EXERCISE DIRECTIONS: For the records that follow, please set down exactly the lines between the one holding "download_genomedata.sh hg38 UCSC-hg38/" and the one holding "This command takes", inclusive, and only those.

Saved entries:
>>
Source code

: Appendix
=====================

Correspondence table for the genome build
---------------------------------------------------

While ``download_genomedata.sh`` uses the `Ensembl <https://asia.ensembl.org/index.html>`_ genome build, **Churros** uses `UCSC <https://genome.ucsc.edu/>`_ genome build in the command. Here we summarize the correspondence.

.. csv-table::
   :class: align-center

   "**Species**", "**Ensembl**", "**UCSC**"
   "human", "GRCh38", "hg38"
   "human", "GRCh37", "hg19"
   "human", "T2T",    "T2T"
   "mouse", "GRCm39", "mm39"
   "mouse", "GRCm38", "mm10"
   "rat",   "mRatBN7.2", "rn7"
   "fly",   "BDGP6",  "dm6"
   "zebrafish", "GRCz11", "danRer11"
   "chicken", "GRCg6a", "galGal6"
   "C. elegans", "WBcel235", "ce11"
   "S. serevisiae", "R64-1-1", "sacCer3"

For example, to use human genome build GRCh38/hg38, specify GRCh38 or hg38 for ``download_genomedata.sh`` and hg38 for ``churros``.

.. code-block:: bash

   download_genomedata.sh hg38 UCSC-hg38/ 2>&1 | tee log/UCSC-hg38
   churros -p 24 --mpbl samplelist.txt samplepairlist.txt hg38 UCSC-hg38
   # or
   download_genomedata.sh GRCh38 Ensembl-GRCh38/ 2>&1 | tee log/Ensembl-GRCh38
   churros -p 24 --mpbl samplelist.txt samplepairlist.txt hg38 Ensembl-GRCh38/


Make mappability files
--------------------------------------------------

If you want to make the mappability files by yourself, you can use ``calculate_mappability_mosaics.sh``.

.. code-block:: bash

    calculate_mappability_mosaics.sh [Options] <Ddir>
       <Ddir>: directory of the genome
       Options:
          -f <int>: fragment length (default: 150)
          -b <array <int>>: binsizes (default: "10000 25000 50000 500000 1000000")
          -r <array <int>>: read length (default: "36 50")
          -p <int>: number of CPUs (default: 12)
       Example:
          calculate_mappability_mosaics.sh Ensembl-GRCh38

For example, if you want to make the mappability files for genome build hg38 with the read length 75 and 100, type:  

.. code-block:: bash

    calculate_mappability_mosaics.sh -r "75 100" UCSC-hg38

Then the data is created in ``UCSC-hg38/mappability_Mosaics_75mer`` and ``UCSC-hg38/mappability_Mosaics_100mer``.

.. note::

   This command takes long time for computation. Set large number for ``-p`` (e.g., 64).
<<
>>
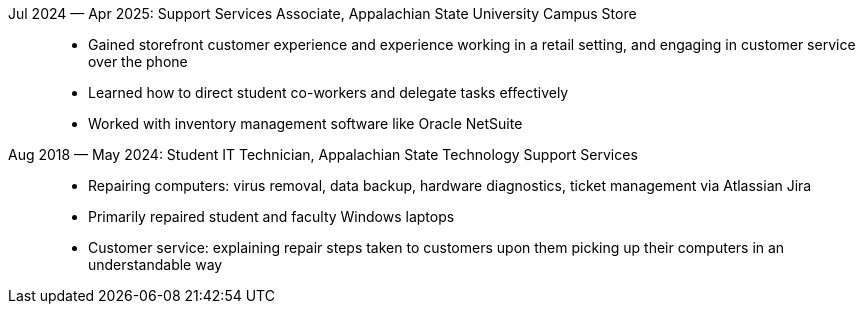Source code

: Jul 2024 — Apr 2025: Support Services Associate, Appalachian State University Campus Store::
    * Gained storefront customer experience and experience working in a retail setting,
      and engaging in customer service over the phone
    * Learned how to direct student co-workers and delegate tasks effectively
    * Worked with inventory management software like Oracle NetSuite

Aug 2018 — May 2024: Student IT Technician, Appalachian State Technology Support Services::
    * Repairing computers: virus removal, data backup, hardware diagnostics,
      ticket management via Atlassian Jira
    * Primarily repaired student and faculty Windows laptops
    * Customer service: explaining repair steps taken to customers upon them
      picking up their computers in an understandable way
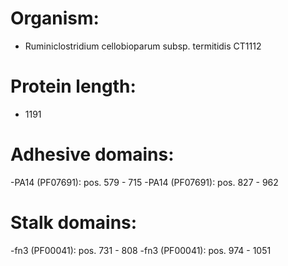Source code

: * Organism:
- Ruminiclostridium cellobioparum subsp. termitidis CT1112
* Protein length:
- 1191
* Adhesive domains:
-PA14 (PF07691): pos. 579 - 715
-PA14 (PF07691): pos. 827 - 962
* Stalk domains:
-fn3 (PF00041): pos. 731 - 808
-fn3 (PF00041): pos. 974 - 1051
<<
>>
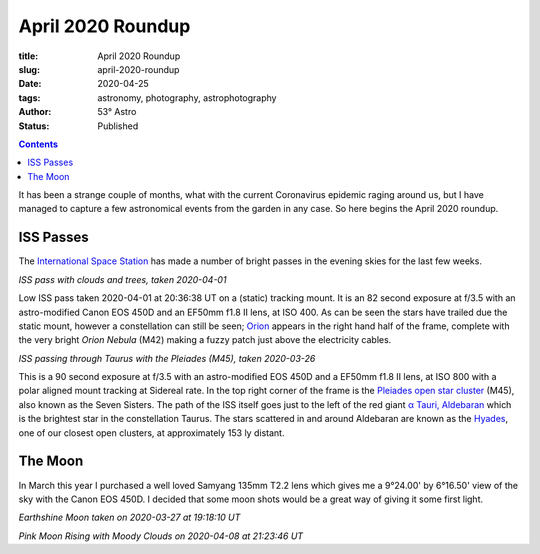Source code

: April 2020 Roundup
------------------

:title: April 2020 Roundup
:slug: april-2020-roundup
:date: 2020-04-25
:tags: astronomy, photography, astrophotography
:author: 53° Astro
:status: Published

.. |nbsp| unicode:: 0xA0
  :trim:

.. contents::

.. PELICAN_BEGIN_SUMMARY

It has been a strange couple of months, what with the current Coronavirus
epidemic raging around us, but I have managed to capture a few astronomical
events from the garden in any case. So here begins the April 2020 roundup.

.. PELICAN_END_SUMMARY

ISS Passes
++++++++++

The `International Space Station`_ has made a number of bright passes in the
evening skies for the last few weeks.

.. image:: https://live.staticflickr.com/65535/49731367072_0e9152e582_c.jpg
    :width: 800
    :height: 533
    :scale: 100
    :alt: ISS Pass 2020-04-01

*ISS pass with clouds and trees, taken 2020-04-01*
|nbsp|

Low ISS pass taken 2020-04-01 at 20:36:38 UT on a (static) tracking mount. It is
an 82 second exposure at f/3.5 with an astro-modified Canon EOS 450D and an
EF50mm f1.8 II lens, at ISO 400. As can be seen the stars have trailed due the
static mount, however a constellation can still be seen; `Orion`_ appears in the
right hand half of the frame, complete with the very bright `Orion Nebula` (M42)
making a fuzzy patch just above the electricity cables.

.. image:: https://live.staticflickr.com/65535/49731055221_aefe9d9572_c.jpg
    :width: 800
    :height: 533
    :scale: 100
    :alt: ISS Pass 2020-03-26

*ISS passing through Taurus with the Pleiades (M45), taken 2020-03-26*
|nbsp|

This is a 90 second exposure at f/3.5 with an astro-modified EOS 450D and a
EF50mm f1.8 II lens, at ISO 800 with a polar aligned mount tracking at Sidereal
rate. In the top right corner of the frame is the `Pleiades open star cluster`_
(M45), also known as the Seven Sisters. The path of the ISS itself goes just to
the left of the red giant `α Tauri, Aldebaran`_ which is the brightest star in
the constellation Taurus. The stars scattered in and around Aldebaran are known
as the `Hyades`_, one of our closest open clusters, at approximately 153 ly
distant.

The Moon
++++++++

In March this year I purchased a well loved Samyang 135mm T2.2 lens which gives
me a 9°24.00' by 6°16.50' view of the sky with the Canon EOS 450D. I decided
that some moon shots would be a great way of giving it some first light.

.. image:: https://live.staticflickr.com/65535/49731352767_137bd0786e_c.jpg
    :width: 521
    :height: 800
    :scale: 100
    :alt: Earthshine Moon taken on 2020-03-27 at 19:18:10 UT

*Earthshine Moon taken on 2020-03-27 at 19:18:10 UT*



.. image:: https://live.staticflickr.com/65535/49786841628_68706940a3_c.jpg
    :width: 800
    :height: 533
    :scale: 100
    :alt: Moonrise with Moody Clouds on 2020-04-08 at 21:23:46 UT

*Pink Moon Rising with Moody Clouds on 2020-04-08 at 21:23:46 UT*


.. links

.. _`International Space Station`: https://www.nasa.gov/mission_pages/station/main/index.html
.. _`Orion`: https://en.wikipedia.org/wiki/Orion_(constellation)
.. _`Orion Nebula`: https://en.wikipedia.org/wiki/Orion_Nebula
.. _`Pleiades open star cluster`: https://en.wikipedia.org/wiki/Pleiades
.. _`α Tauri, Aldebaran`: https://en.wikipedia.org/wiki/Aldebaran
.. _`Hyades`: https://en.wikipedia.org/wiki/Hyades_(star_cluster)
<<
PROBLEM SOLUTION:
   download_genomedata.sh hg38 UCSC-hg38/ 2>&1 | tee log/UCSC-hg38
   churros -p 24 --mpbl samplelist.txt samplepairlist.txt hg38 UCSC-hg38
   # or
   download_genomedata.sh GRCh38 Ensembl-GRCh38/ 2>&1 | tee log/Ensembl-GRCh38
   churros -p 24 --mpbl samplelist.txt samplepairlist.txt hg38 Ensembl-GRCh38/


Make mappability files
--------------------------------------------------

If you want to make the mappability files by yourself, you can use ``calculate_mappability_mosaics.sh``.

.. code-block:: bash

    calculate_mappability_mosaics.sh [Options] <Ddir>
       <Ddir>: directory of the genome
       Options:
          -f <int>: fragment length (default: 150)
          -b <array <int>>: binsizes (default: "10000 25000 50000 500000 1000000")
          -r <array <int>>: read length (default: "36 50")
          -p <int>: number of CPUs (default: 12)
       Example:
          calculate_mappability_mosaics.sh Ensembl-GRCh38

For example, if you want to make the mappability files for genome build hg38 with the read length 75 and 100, type:  

.. code-block:: bash

    calculate_mappability_mosaics.sh -r "75 100" UCSC-hg38

Then the data is created in ``UCSC-hg38/mappability_Mosaics_75mer`` and ``UCSC-hg38/mappability_Mosaics_100mer``.

.. note::

   This command takes long time for computation. Set large number for ``-p`` (e.g., 64).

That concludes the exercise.